(PROBLEM DETAILS) Revise the lines of every item so that "common name" becomes "vernacular name", changing nothing else. Leave the pictures out of your answer.

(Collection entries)
━━━━━━━━━━━━━━━━
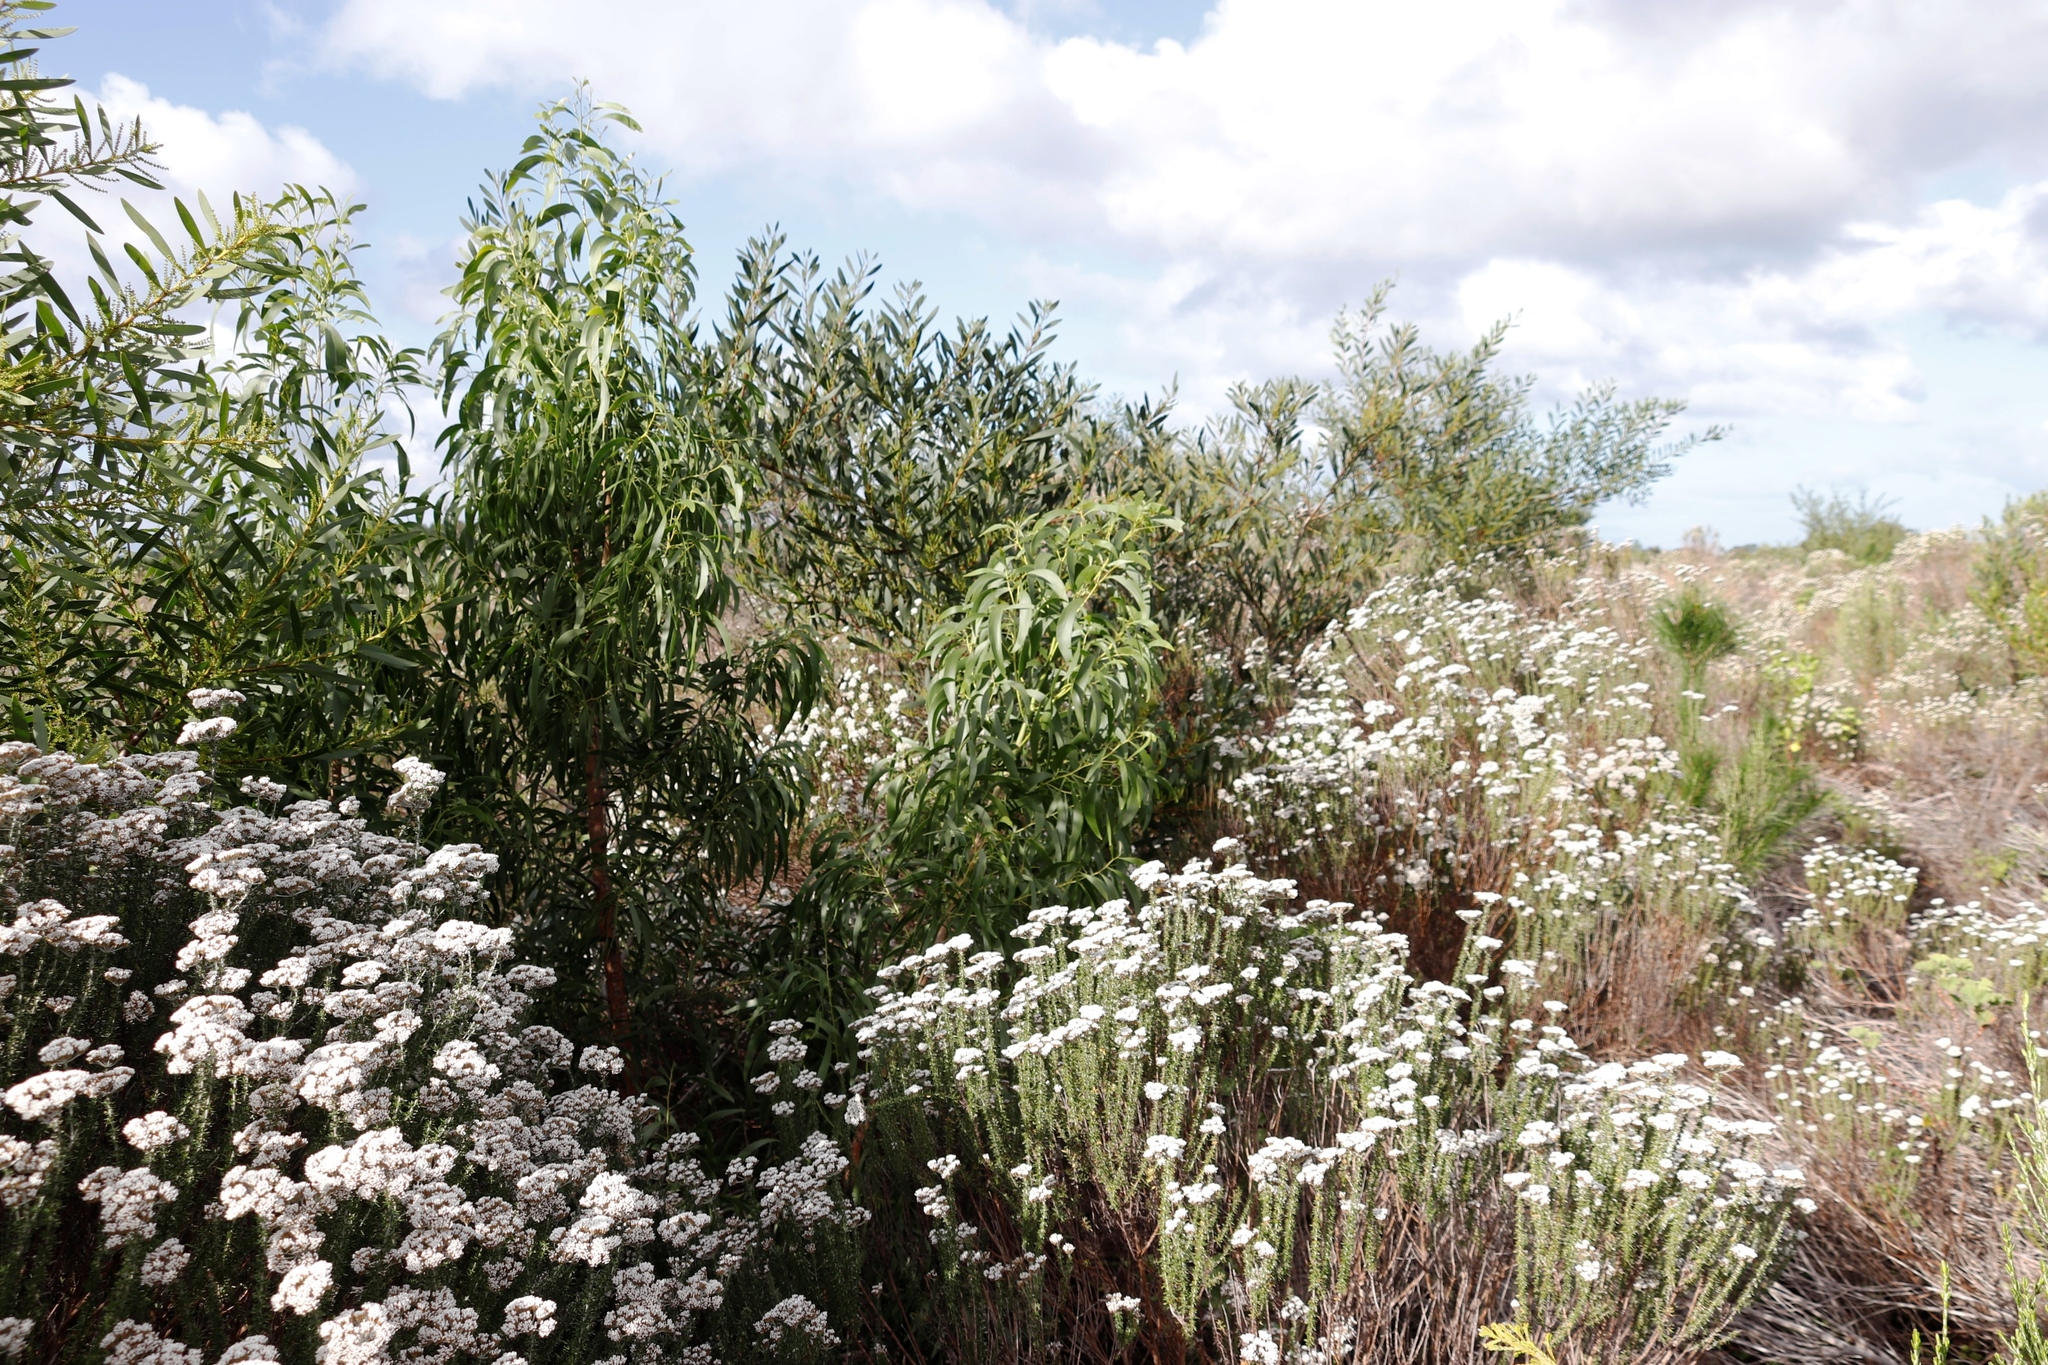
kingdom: Plantae
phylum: Tracheophyta
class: Magnoliopsida
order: Fabales
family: Fabaceae
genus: Acacia
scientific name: Acacia implexa
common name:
━━━━━━━━━━━━━━━━
(WRITTEN REPLY)
kingdom: Plantae
phylum: Tracheophyta
class: Magnoliopsida
order: Fabales
family: Fabaceae
genus: Acacia
scientific name: Acacia implexa
vernacular name:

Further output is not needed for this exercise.